• Given entries

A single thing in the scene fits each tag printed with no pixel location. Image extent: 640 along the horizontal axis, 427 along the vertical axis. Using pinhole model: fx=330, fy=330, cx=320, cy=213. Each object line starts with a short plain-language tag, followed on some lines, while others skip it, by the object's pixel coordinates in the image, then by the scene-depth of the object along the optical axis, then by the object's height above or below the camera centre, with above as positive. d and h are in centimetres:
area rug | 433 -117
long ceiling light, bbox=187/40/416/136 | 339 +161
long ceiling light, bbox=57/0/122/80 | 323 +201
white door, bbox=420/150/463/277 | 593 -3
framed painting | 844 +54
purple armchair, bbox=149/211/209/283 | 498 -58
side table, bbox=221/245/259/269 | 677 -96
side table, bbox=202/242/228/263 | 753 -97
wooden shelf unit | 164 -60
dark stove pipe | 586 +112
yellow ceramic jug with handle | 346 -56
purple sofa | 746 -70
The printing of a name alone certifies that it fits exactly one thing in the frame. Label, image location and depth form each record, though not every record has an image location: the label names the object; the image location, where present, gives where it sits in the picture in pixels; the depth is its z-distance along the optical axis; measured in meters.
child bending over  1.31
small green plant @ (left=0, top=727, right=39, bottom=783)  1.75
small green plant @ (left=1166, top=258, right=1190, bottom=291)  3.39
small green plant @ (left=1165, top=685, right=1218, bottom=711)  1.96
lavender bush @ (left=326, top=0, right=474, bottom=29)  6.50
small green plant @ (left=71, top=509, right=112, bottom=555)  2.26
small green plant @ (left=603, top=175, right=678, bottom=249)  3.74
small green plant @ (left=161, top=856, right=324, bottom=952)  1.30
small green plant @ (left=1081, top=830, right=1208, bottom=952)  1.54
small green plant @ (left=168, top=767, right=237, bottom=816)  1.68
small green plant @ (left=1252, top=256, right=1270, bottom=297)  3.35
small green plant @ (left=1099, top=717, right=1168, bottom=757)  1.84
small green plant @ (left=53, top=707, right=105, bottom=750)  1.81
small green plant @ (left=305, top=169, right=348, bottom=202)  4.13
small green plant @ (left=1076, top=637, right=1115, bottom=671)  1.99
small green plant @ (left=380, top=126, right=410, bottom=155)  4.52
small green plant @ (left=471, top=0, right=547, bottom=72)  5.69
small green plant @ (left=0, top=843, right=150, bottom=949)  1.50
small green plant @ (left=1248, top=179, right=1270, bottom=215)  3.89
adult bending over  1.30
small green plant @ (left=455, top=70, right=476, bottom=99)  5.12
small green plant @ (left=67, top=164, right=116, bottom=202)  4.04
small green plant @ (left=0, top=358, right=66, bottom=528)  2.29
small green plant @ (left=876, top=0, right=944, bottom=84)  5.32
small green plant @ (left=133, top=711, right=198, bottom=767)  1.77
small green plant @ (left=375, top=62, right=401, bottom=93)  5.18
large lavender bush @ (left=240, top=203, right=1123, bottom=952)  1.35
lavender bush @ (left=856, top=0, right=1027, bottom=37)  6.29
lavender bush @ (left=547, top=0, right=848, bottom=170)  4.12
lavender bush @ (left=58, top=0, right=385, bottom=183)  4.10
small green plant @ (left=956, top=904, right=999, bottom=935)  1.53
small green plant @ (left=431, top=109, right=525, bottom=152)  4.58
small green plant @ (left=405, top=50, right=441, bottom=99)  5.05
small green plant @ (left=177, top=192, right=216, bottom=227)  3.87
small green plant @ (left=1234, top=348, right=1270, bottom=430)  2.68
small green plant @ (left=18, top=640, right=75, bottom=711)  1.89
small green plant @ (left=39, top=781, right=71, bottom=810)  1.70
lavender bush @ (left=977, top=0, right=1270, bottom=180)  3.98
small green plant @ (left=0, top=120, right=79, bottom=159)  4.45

• Your goal
Each record must be reproduced exactly, with nothing missing.

• Task solution
A single thing in the scene fits each tag printed with no pixel location. Image extent: 640 along the horizontal axis, 427 along the vertical axis. Using pinhole model: fx=330, fy=330, cx=320, cy=213. Each object line starts with a short plain-language tag, followed on some lines, while others skip it, by the object's pixel coordinates in the image, then by the scene-depth of the object along the optical axis, then by the object's height above or below the camera centre, with above as positive. d and h are in centimetres:
area rug | 433 -117
long ceiling light, bbox=187/40/416/136 | 339 +161
long ceiling light, bbox=57/0/122/80 | 323 +201
white door, bbox=420/150/463/277 | 593 -3
framed painting | 844 +54
purple armchair, bbox=149/211/209/283 | 498 -58
side table, bbox=221/245/259/269 | 677 -96
side table, bbox=202/242/228/263 | 753 -97
wooden shelf unit | 164 -60
dark stove pipe | 586 +112
yellow ceramic jug with handle | 346 -56
purple sofa | 746 -70
The printing of a name alone certifies that it fits exactly one thing in the frame. Label, image location and depth form each record, though not every record has an image location: the label names the object; the image location, where present, gives where it sits in the picture in pixels; the depth is its z-distance along the optical axis; measured in meters.
child bending over  1.31
small green plant @ (left=0, top=727, right=39, bottom=783)  1.75
small green plant @ (left=1166, top=258, right=1190, bottom=291)  3.39
small green plant @ (left=1165, top=685, right=1218, bottom=711)  1.96
lavender bush @ (left=326, top=0, right=474, bottom=29)  6.50
small green plant @ (left=71, top=509, right=112, bottom=555)  2.26
small green plant @ (left=603, top=175, right=678, bottom=249)  3.74
small green plant @ (left=161, top=856, right=324, bottom=952)  1.30
small green plant @ (left=1081, top=830, right=1208, bottom=952)  1.54
small green plant @ (left=168, top=767, right=237, bottom=816)  1.68
small green plant @ (left=1252, top=256, right=1270, bottom=297)  3.35
small green plant @ (left=1099, top=717, right=1168, bottom=757)  1.84
small green plant @ (left=53, top=707, right=105, bottom=750)  1.81
small green plant @ (left=305, top=169, right=348, bottom=202)  4.13
small green plant @ (left=1076, top=637, right=1115, bottom=671)  1.99
small green plant @ (left=380, top=126, right=410, bottom=155)  4.52
small green plant @ (left=471, top=0, right=547, bottom=72)  5.69
small green plant @ (left=0, top=843, right=150, bottom=949)  1.50
small green plant @ (left=1248, top=179, right=1270, bottom=215)  3.89
adult bending over  1.30
small green plant @ (left=455, top=70, right=476, bottom=99)  5.12
small green plant @ (left=67, top=164, right=116, bottom=202)  4.04
small green plant @ (left=0, top=358, right=66, bottom=528)  2.29
small green plant @ (left=876, top=0, right=944, bottom=84)  5.32
small green plant @ (left=133, top=711, right=198, bottom=767)  1.77
small green plant @ (left=375, top=62, right=401, bottom=93)  5.18
large lavender bush @ (left=240, top=203, right=1123, bottom=952)  1.35
lavender bush @ (left=856, top=0, right=1027, bottom=37)  6.29
lavender bush @ (left=547, top=0, right=848, bottom=170)  4.12
lavender bush @ (left=58, top=0, right=385, bottom=183)  4.10
small green plant @ (left=956, top=904, right=999, bottom=935)  1.53
small green plant @ (left=431, top=109, right=525, bottom=152)  4.58
small green plant @ (left=405, top=50, right=441, bottom=99)  5.05
small green plant @ (left=177, top=192, right=216, bottom=227)  3.87
small green plant @ (left=1234, top=348, right=1270, bottom=430)  2.68
small green plant @ (left=18, top=640, right=75, bottom=711)  1.89
small green plant @ (left=39, top=781, right=71, bottom=810)  1.70
lavender bush @ (left=977, top=0, right=1270, bottom=180)  3.98
small green plant @ (left=0, top=120, right=79, bottom=159)  4.45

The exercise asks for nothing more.